Let's look at a concrete 3-class classification problem. Each of the three classes has its own weight vector. (Recall that for the binary classification problem we only had one weight vector.) Let's say that at some stage during the run of the algorithm, the weights are as follows: $$w_1 = [1, 2, -2]^T, w_2 = [3, -2, -1]^T, w_3= [-1, 2, 4]^T $$
The next training data point to consider is the following feature vector with label 2: $$f(x) = [1, -0.5, 3]^T, y^* = 2$$
To do the perceptron update, we first classify the data point based on the weights that we currently have. We compute the three inner products: $$ w_{1}^T \cdot f(x) = 1 \cdot 1 + 2 \cdot (-0.5) + (-2) \cdot 3 = -6 $$
Similarly, $$ w_2^T \cdot f(x) = 1 $$ $$ w_3^T \cdot f(x) = 10 $$
Of these three numbers, 10 is the largest. This means that based on the current weight vector, the prediction of our perceptron classifier, for this particular feature vector $f(x)$ is $y = 3$.
So the true label is $y^* = 2$ and our current weights predict the label of $y = 3$.
Therefore, we need to do an update. We need to change the weight vectors $w_2$ and $w_3$ and nudge them in the correct direction, so to speak. As things stand at the moment, $w_3$ `favors' $f(x)$ more than $w_2$ favors it. We want the opposite: we want the inner product $ w_2^T \cdot f(x) $ to be higher than ${w_3}^T \cdot f(x) $.

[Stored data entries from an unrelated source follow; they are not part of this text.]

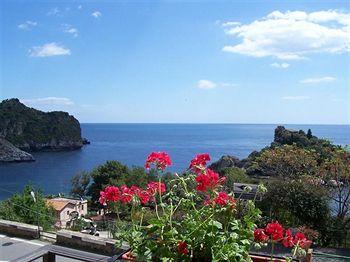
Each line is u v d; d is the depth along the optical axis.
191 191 2.95
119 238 2.79
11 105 144.50
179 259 2.58
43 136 147.38
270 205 12.38
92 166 106.44
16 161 118.38
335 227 12.48
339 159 16.02
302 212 12.30
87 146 172.12
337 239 12.31
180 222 2.77
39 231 8.85
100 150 151.88
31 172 97.38
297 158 18.36
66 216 41.19
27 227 8.90
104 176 48.47
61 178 88.25
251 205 2.75
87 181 57.72
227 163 41.19
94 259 4.80
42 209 14.87
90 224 13.56
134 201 2.96
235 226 2.66
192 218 2.74
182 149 147.00
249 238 2.61
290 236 2.67
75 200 46.75
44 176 91.12
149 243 2.65
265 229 2.62
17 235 8.92
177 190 3.00
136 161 113.19
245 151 134.50
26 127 144.75
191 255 2.59
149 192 3.05
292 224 12.39
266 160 19.97
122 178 45.22
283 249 6.39
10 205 14.70
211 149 145.25
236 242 2.56
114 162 50.03
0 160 116.19
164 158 3.08
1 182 82.12
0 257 7.38
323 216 12.34
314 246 11.90
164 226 2.70
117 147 166.62
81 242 7.89
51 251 5.01
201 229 2.61
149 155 3.09
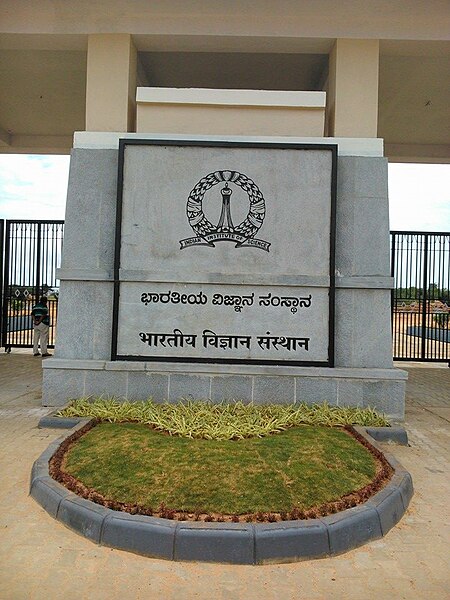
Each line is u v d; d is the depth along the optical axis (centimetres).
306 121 783
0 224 1545
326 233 747
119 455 498
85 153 773
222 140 759
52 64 1034
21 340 1894
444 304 1555
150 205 754
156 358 745
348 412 695
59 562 369
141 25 791
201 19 787
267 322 742
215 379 736
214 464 471
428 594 343
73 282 766
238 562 371
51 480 466
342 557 384
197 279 742
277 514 398
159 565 368
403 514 455
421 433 704
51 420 664
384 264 757
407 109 1235
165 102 781
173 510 401
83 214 769
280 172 753
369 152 767
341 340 750
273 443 536
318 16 784
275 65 957
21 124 1441
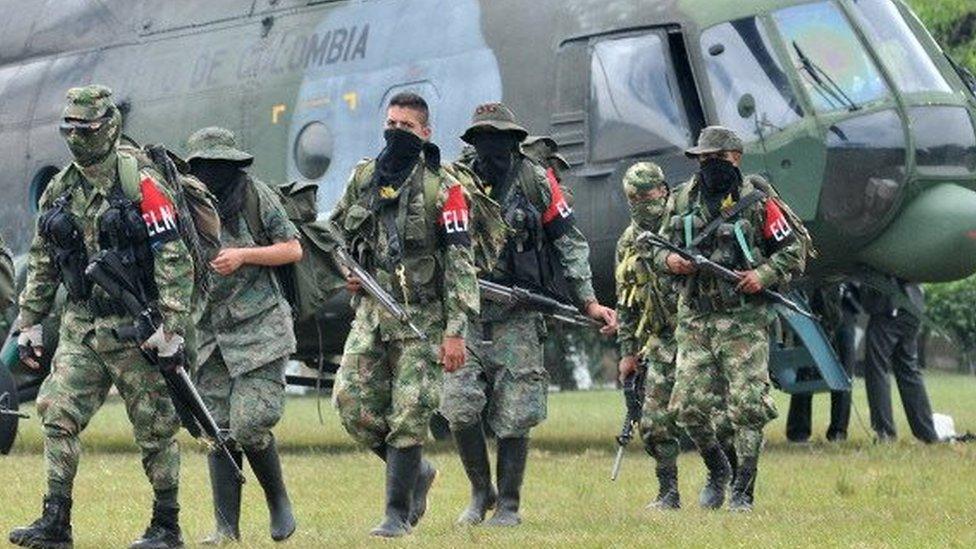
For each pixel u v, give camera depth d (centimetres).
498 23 2789
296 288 1598
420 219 1541
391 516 1545
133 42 3231
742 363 1812
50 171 3262
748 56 2622
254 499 2048
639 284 1934
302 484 2252
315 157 2941
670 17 2658
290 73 2988
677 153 2617
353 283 1566
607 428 3672
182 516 1906
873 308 2950
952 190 2658
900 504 1881
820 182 2589
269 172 2992
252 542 1566
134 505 2000
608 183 2656
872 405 2973
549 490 2138
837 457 2528
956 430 3344
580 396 5516
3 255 1591
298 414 4525
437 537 1548
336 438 3434
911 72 2684
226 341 1562
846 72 2633
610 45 2692
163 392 1451
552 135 2708
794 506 1878
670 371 1922
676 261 1819
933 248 2617
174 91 3128
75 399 1440
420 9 2883
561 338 5641
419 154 1553
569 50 2719
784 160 2592
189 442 3083
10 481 2264
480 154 1706
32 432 3500
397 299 1547
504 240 1641
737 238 1805
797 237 1827
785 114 2597
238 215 1570
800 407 2969
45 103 3291
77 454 1445
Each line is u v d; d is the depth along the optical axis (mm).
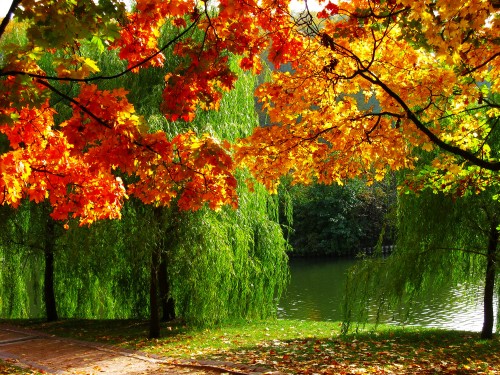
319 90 7293
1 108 4621
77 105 4891
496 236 12539
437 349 11703
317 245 44219
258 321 16031
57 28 4547
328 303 23219
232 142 14477
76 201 6609
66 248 15391
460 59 6043
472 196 12242
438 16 5168
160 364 10633
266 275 15953
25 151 6176
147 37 5992
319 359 10609
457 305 20812
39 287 17953
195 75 5871
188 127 13266
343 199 44438
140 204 13406
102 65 13977
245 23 6207
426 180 8625
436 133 6793
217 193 5734
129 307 16406
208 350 11812
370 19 6379
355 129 6926
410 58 7012
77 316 17000
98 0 4668
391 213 13398
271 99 7387
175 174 5422
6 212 15172
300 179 7742
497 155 11734
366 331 14266
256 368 9719
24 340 13750
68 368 10430
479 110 9109
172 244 14000
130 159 4941
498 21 5914
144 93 13742
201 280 13766
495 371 9445
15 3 4508
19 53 5000
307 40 7059
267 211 16781
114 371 10109
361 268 13383
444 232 12578
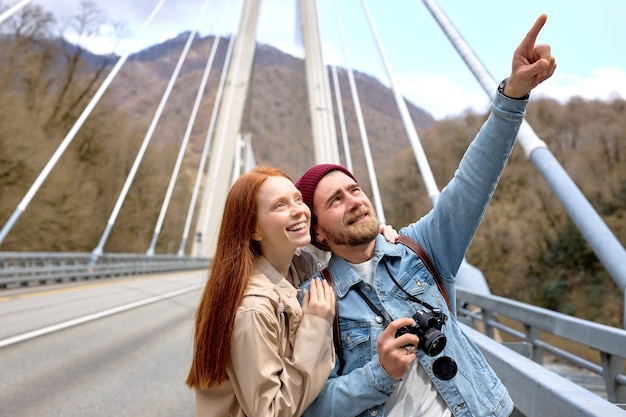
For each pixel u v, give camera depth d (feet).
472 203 5.50
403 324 4.92
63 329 26.94
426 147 189.88
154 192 153.07
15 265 53.21
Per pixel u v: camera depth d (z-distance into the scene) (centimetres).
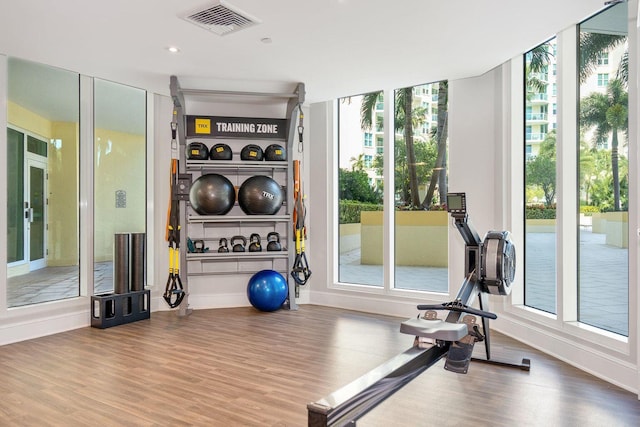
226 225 580
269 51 410
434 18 339
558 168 372
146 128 557
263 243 591
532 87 432
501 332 452
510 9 324
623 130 333
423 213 545
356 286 571
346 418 170
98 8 321
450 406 277
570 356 354
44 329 444
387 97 545
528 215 436
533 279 429
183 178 516
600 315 349
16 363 357
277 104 588
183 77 489
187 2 312
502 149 450
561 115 370
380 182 573
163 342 419
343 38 380
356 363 359
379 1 312
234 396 293
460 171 491
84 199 492
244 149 550
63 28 356
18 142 489
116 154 546
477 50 407
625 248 331
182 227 530
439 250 534
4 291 414
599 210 353
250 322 498
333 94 561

To achieve this, we update $\bf{w_2}$ as follows: $$ \bf{w_2} \Leftarrow \bf{w_2} + \bf{f(x)} $$
This gives us the new $\bf{w_2}$: $$[3, -2, -1]^T + [1, -0.5, 3]^T = [4, -2.5, 2]^T $$
The update for $w_3$ goes in the opposite direction. $w_3$ is the weight vector winning the current prediction and we don't want it to have that high inner product with $f(x)$. So we update it as follows: $$ \bf{w_3} \Leftarrow \bf{w_3} - \bf{f(x)} $$
The new $w_3$ is now $$[-1, 2, 4]^T - [1, -0.5, 3]^T = [-2, 2.5, 1]^T $$
This completes the update. If you recompute the inner products with the new weight vectors, you get: $$ w_2^T \cdot f(x) = 11.25 $$ $$ w_3^T \cdot f(x) = -2.5 $$
Thus, $w_2^T \cdot f(x)$ being higher after the update, we see that the new label for the feature vector $f(x)$ is $y = 2$.